These are highlights from The Nation‘s sports reporting over the past one hundred years with links to the full text of each article.
It Seems to Haywood Broun
Heywood Broun, October 23, 1929
Lefty Grove shattered the cruel slanders which have always followed lefthanders. It has been said since baseball first began that southpaws are unreliable, wild, and not to be trusted in a pinch. Yet when danger beckoned thickest it was always Grove who stood towering on the mound whipping over strikes against luckless batters. He at least did a yeoman service for the philosophy of efficiency, for when he sent the ball across the plate at lightning speed he exemplified the truth of the scientific formula, ‘You cannot hit what you cannot see.’

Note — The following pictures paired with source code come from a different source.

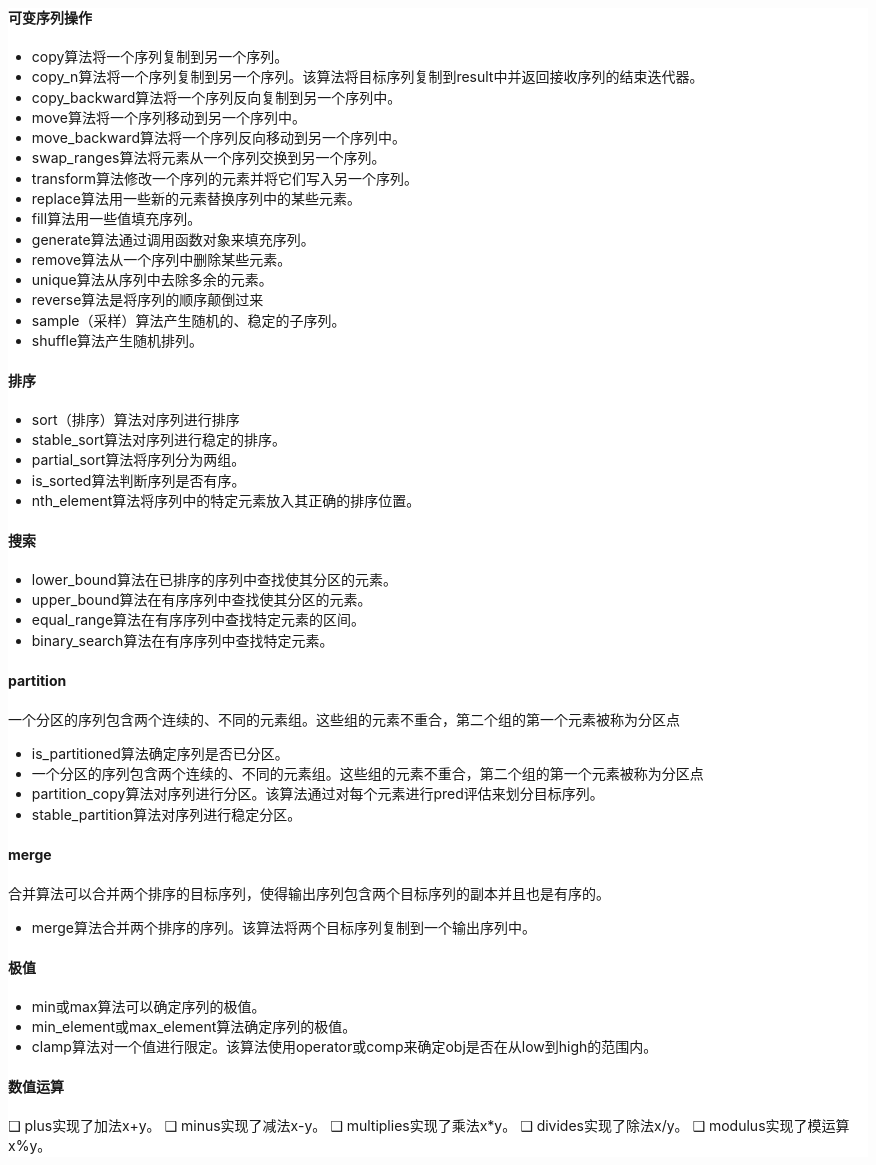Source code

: #### 可变序列操作
- copy算法将一个序列复制到另一个序列。
- copy_n算法将一个序列复制到另一个序列。该算法将目标序列复制到result中并返回接收序列的结束迭代器。
- copy_backward算法将一个序列反向复制到另一个序列中。
- move算法将一个序列移动到另一个序列中。
- move_backward算法将一个序列反向移动到另一个序列中。
- swap_ranges算法将元素从一个序列交换到另一个序列。
- transform算法修改一个序列的元素并将它们写入另一个序列。
- replace算法用一些新的元素替换序列中的某些元素。
- fill算法用一些值填充序列。
- generate算法通过调用函数对象来填充序列。
- remove算法从一个序列中删除某些元素。
- unique算法从序列中去除多余的元素。
- reverse算法是将序列的顺序颠倒过来
- sample（采样）算法产生随机的、稳定的子序列。
- shuffle算法产生随机排列。

#### 排序
- sort（排序）算法对序列进行排序
- stable_sort算法对序列进行稳定的排序。
- partial_sort算法将序列分为两组。
- is_sorted算法判断序列是否有序。
- nth_element算法将序列中的特定元素放入其正确的排序位置。

#### 搜索
- lower_bound算法在已排序的序列中查找使其分区的元素。
- upper_bound算法在有序序列中查找使其分区的元素。
- equal_range算法在有序序列中查找特定元素的区间。
- binary_search算法在有序序列中查找特定元素。

#### partition
一个分区的序列包含两个连续的、不同的元素组。这些组的元素不重合，第二个组的第一个元素被称为分区点

- is_partitioned算法确定序列是否已分区。
- 一个分区的序列包含两个连续的、不同的元素组。这些组的元素不重合，第二个组的第一个元素被称为分区点
- partition_copy算法对序列进行分区。该算法通过对每个元素进行pred评估来划分目标序列。
- stable_partition算法对序列进行稳定分区。


#### merge
合并算法可以合并两个排序的目标序列，使得输出序列包含两个目标序列的副本并且也是有序的。

- merge算法合并两个排序的序列。该算法将两个目标序列复制到一个输出序列中。

#### 极值
- min或max算法可以确定序列的极值。
- min_element或max_element算法确定序列的极值。
- clamp算法对一个值进行限定。该算法使用operator或comp来确定obj是否在从low到high的范围内。

#### 数值运算
❑ plus<T>实现了加法x+y。
❑ minus<T>实现了减法x-y。
❑ multiplies<T>实现了乘法x*y。
❑ divides<T>实现了除法x/y。
❑ modulus<T>实现了模运算x%y。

American Sports and American Life
John R. Tunis, June 25, 1930
Everyone who gets behind the scenes of American sporting life must be struck with the fact that there is amazingly little real sport left in the United States today. Over-organization has throttled the real spirit of sport, the feeling of the game for the game’s sake. It has substituted in place of this spirit not merely a desire for victory, but an alarming insistence on winning. Laugh if you will at the misguided idealism which sent our fathers out to die for dear old Yale; at least it was idealism. There is precious little idealism of any sort at present when a squad is asked to go out and die for a $15,000-a-year head coach.
Sports and Defense
Carl Reiss, March 1, 1941
The German use of sports as a preparation for war was even more thorough than the Russian and on a greater scale. The Nazis admitted it openly. Shortly before the 1936 Olympic Games, Hermann Teske, sports instructor at the Zossen military school near Berlin, published a pamphlet in which he said: ‘All German sport must have a purpose. The goal of physical training is readiness for defense.’….In the United States sports are taken seriously, probably too seriously. We like to think of ourselves as the leading sports nation in the world. But are we? We hold most of the records, but records aren’t everything. What do these victories mean in the light of our defense preparations?
O’Malley’s Double Play
David Cort, June 25, 1957
So baseball is not as important as housing or atomic fallout. Nevertheless, when it was announced that the Brooklyn Dodgers may go to Los Angeles and the New York Giants to San Francisco, several million Americans felt much as if they’d just been evicted or irradiated. To them and millions of others, the chief present passion in living is connected with the winning or losing of today’s ball game. Giants and Dodgers fans almost literally felt like a baby whose father deliberately drops it on its little soft head. The baby tried to understand that Father had his reasons and ended by wondering whether it really liked Daddy very much. The poor thing was in trauma.